Pose landmark coordinates:
- - - - -

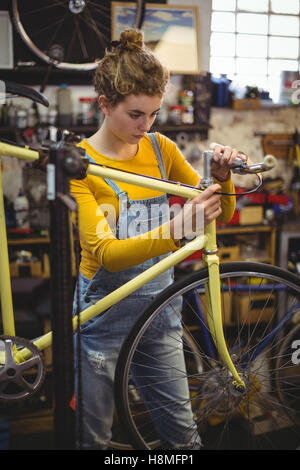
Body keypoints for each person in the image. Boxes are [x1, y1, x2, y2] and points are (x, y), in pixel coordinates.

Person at [70, 29, 242, 450]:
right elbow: (108, 256)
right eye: (135, 114)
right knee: (92, 441)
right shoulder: (79, 164)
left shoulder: (160, 149)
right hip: (102, 315)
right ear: (105, 105)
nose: (145, 126)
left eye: (153, 114)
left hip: (159, 313)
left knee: (182, 439)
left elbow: (225, 215)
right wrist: (181, 226)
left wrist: (222, 178)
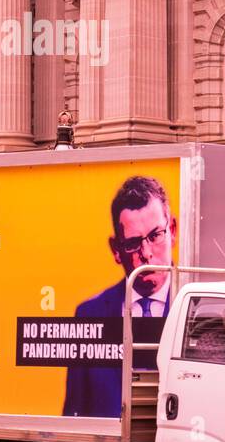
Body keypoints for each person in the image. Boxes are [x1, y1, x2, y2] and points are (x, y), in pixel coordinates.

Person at [67, 175, 178, 417]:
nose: (146, 253)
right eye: (133, 244)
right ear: (116, 250)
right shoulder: (89, 314)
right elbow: (75, 409)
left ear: (172, 230)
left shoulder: (196, 306)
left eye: (155, 235)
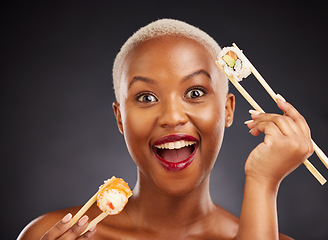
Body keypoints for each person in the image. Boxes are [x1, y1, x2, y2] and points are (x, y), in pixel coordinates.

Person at [18, 18, 313, 240]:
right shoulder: (52, 234)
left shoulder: (265, 234)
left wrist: (263, 182)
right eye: (146, 97)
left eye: (195, 92)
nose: (172, 117)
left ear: (227, 109)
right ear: (120, 119)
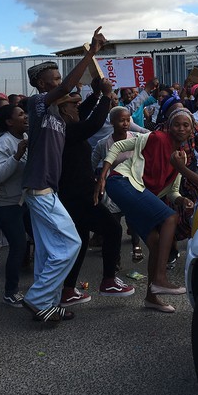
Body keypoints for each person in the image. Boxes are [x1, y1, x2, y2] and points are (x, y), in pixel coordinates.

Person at [20, 27, 106, 323]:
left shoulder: (58, 113)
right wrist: (90, 53)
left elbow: (78, 106)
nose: (62, 85)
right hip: (39, 188)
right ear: (41, 84)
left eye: (59, 79)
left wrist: (98, 93)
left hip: (46, 189)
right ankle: (37, 298)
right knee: (71, 243)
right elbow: (68, 87)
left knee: (48, 251)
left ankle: (49, 302)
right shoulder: (37, 105)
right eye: (54, 81)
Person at [94, 108, 195, 313]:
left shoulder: (180, 158)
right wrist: (103, 174)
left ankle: (151, 297)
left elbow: (173, 191)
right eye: (177, 124)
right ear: (169, 126)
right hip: (121, 181)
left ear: (192, 130)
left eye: (186, 125)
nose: (181, 128)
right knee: (170, 217)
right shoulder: (156, 137)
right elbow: (119, 145)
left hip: (137, 193)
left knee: (156, 243)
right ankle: (160, 279)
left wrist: (182, 199)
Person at [58, 82, 134, 306]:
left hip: (78, 191)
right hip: (76, 194)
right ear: (64, 111)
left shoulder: (68, 124)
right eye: (73, 106)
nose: (77, 108)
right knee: (112, 228)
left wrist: (97, 93)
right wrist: (107, 96)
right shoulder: (65, 129)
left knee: (80, 242)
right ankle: (108, 280)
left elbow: (83, 113)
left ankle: (68, 290)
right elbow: (94, 122)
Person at [91, 105, 146, 262]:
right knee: (114, 224)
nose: (126, 123)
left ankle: (137, 246)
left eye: (128, 120)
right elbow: (92, 163)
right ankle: (115, 257)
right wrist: (95, 180)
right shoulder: (103, 144)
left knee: (133, 218)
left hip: (132, 184)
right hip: (112, 188)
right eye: (121, 120)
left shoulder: (137, 138)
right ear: (112, 122)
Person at [0, 104, 30, 307]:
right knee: (18, 245)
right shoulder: (3, 143)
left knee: (40, 238)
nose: (26, 117)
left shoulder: (24, 137)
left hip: (23, 201)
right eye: (21, 114)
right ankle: (10, 291)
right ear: (9, 121)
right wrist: (16, 156)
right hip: (6, 204)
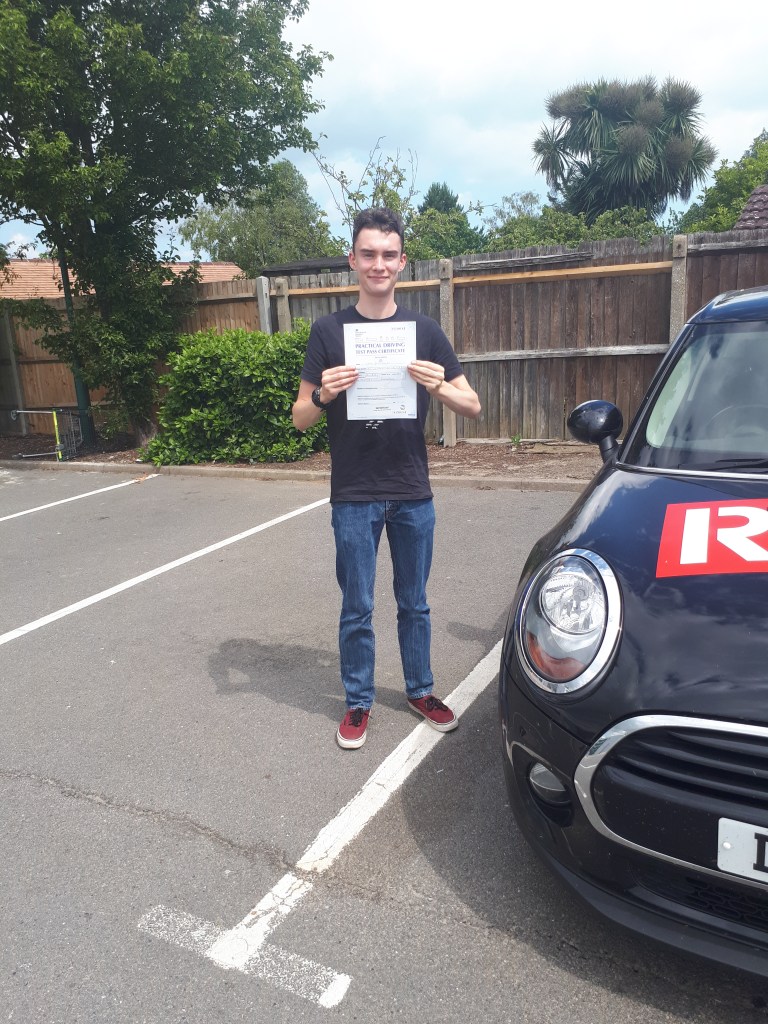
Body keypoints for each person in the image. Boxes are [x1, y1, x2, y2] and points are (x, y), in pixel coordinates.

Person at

- - - - -

**Problem to work on**
All lines above starting at the one with "left ear: (172, 230)" and ending at the one with "right ear: (169, 126)", inclusive, are to be printed again exactly, with the pictures left out.

**Task result**
left ear: (172, 230)
left shoulder: (196, 306)
left eye: (155, 235)
Body keypoints for each person in the image. Boxes are [x1, y1, x2, y2] and points are (x, y), in pixel coordinates.

Person at [18, 18, 313, 240]:
right shoulder: (52, 234)
left shoulder: (265, 234)
left wrist: (263, 182)
right eye: (146, 97)
left eye: (195, 92)
nose: (172, 117)
left ear: (227, 109)
right ear: (120, 119)
Body keypoints for each person in the image. Boxes are [x1, y1, x2, y2] and points are (x, y), in pixel coordinates.

Person at [20, 27, 106, 323]:
left shoulder: (58, 113)
right wrist: (90, 53)
left elbow: (78, 106)
nose: (62, 85)
right hip: (39, 188)
right ear: (41, 84)
left eye: (59, 79)
left wrist: (98, 93)
left hip: (46, 189)
right ankle: (37, 298)
right knee: (71, 243)
right elbow: (68, 87)
left knee: (48, 251)
left ankle: (49, 302)
right shoulder: (37, 105)
right eye: (54, 81)
Person at [94, 108, 195, 313]:
left shoulder: (180, 158)
right wrist: (103, 174)
left ankle: (151, 297)
left elbow: (173, 191)
right eye: (177, 124)
right ear: (169, 126)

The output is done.